Monday 19 October 2009


Medicines for Rwanda -- but what about the 'drug miles'?

Shire Canada Inc., a division of Shire plc, announced today its voluntary cooperation to enable further royalty-free access to HIV/AIDS medicines for Rwanda as part of that company's ongoing collaborative efforts to improve health and save lives in the developing world.

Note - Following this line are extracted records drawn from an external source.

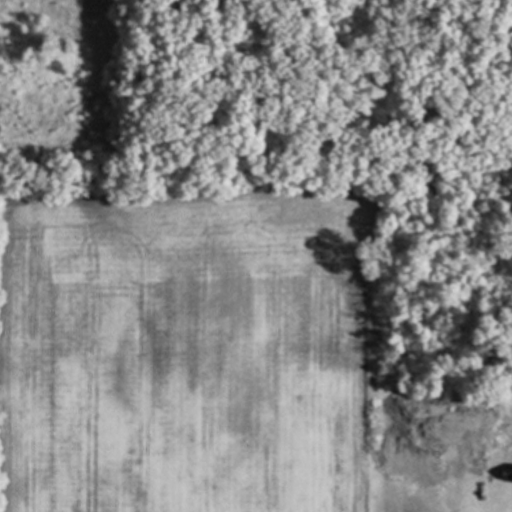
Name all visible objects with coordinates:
building: (507, 473)
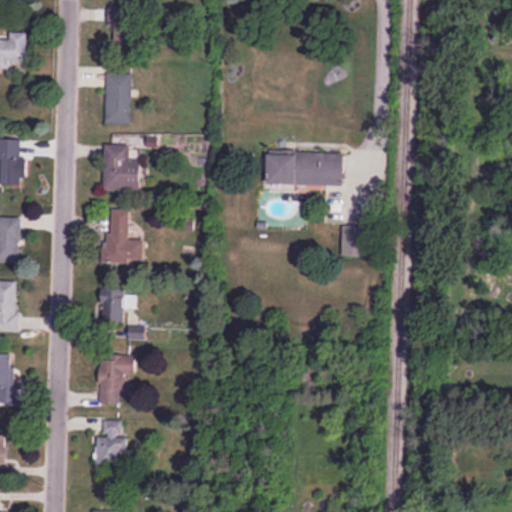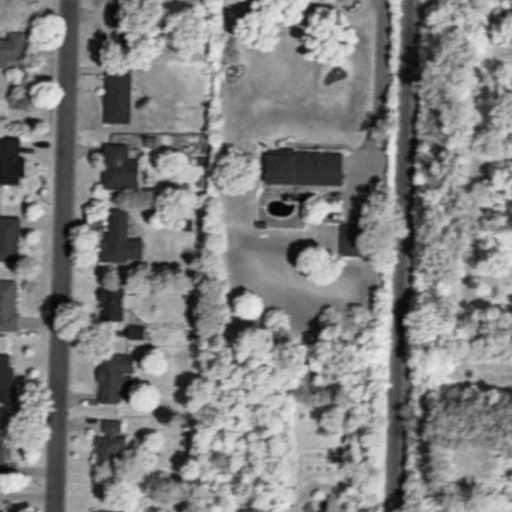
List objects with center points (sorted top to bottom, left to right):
building: (125, 29)
road: (381, 47)
building: (14, 50)
building: (119, 99)
building: (11, 162)
building: (307, 168)
building: (122, 169)
building: (123, 238)
building: (10, 239)
building: (354, 243)
road: (60, 256)
railway: (399, 256)
building: (114, 304)
building: (9, 305)
building: (115, 376)
building: (7, 378)
building: (112, 444)
building: (3, 454)
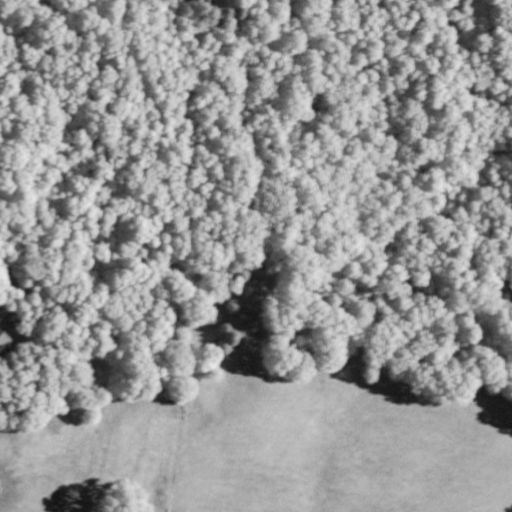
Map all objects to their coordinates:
building: (4, 343)
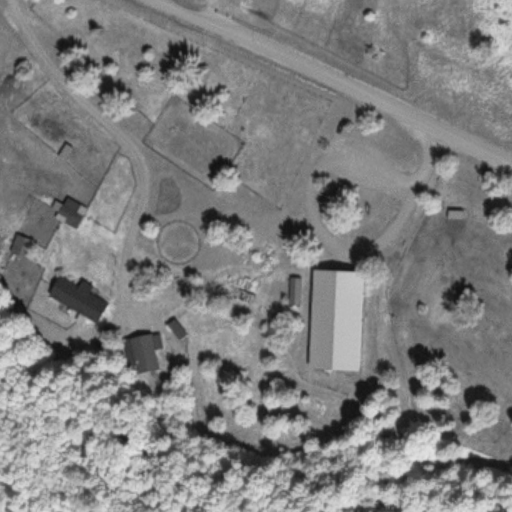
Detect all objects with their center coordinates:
road: (337, 79)
building: (76, 212)
building: (82, 296)
building: (145, 353)
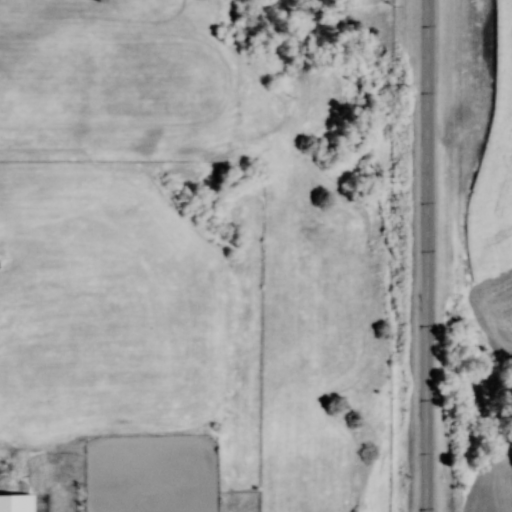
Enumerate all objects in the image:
road: (426, 255)
building: (14, 502)
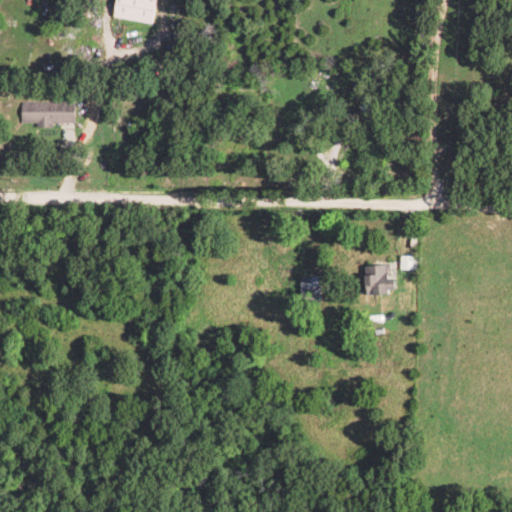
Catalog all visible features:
building: (135, 10)
road: (433, 102)
building: (48, 113)
road: (255, 198)
building: (380, 280)
building: (387, 303)
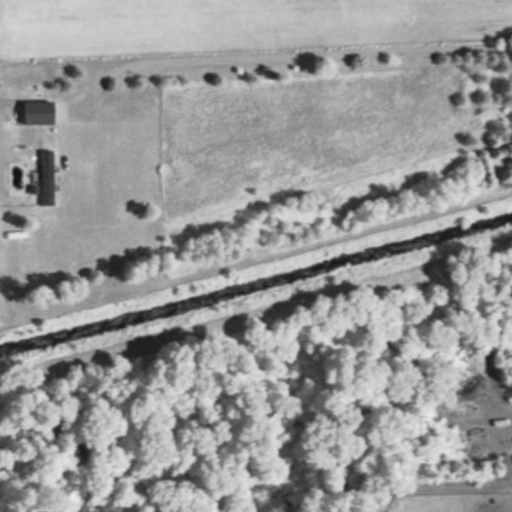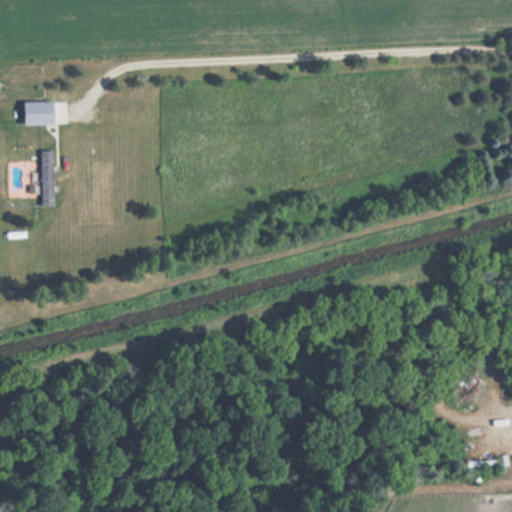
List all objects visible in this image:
building: (507, 371)
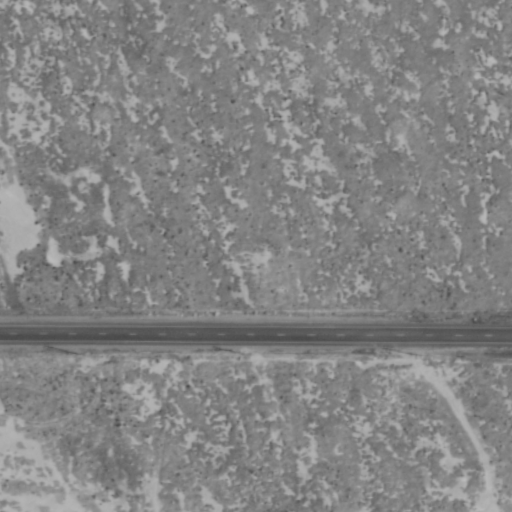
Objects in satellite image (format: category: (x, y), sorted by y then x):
road: (255, 340)
road: (463, 419)
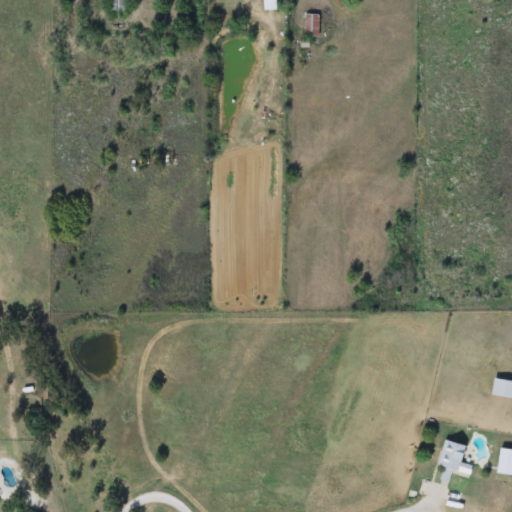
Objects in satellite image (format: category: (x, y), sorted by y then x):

Shire is a supporter of Canada's Access to Medicines Regime (CAMR) -- under which Canadian generic companies can manufacture in Canada a fixed dose triple combination antiretroviral medicine that contains 3TC(R), a patented drug over which Shire Canada owns the local patent rights. According to Shire Canada VC Claude Perron,

"Shire is totally supportive of this initiative, and will work collaboratively with government and non-governmental agencies worldwide to help secure medicines for those that request it. Our industry wide efforts are aimed not only at preventing and treating HIV/AIDS but also tuberculosis, malaria and other diseases that affect sub Saharan Africa."
The CAMR is a positive consequence of the August 2003 World Trade Organization (WTO) agreement which lets WTO member countries with pharmaceutical manufacturing capacity issue licences for the manufacture and export of generic versions of patented drugs and medical devices to developing countries that do not have the capacity to manufacture the products themselves.

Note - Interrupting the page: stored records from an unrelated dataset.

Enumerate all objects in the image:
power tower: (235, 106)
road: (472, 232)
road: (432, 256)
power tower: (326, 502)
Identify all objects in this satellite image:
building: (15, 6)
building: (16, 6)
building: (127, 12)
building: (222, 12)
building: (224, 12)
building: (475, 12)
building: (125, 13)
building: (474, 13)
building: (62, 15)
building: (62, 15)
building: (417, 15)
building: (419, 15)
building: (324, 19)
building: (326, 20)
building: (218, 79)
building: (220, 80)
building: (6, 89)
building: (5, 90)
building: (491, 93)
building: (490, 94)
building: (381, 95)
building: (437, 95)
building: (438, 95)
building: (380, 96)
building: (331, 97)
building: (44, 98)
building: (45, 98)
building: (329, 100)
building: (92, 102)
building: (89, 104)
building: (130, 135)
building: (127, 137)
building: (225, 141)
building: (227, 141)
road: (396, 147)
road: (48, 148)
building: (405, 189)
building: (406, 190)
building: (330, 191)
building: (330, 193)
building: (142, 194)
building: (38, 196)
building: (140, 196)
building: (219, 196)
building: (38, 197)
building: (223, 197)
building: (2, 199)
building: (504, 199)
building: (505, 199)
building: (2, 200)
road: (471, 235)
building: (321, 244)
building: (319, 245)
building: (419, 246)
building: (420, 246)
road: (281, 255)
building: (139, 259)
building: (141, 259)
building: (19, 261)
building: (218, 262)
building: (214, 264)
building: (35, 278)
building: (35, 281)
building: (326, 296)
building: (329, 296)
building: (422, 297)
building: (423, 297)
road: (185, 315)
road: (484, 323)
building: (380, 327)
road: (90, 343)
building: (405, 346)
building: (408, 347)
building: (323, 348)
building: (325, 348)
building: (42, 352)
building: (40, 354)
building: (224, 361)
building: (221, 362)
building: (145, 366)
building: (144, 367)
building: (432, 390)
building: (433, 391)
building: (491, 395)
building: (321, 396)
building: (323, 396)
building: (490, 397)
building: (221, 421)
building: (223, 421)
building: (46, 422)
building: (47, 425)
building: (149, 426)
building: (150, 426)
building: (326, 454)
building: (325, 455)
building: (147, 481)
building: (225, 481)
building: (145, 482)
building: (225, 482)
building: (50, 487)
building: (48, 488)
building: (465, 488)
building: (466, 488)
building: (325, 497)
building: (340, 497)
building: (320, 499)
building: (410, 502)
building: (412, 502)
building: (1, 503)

What Afro Leo would like to know is what steps are taken to transfer to Rwanda, and other HIV/AIDS-rife jurisdictions, the necessary technology and know-how to enable them to manufacture vital patented medicines locally rather than have them sent half way round the world, virtually from the Arctic to the equator. Once the principle of licensing the manufacture of generics is accepted, there must surely be a more efficient way of doing it. In developed countries, foods flown in from developing African economies are often tainted with the environmentally hostile stigma of 'food miles'. Surely the same can be said of the 'drug miles' clocked up by pharma products travelling in the opposite direction.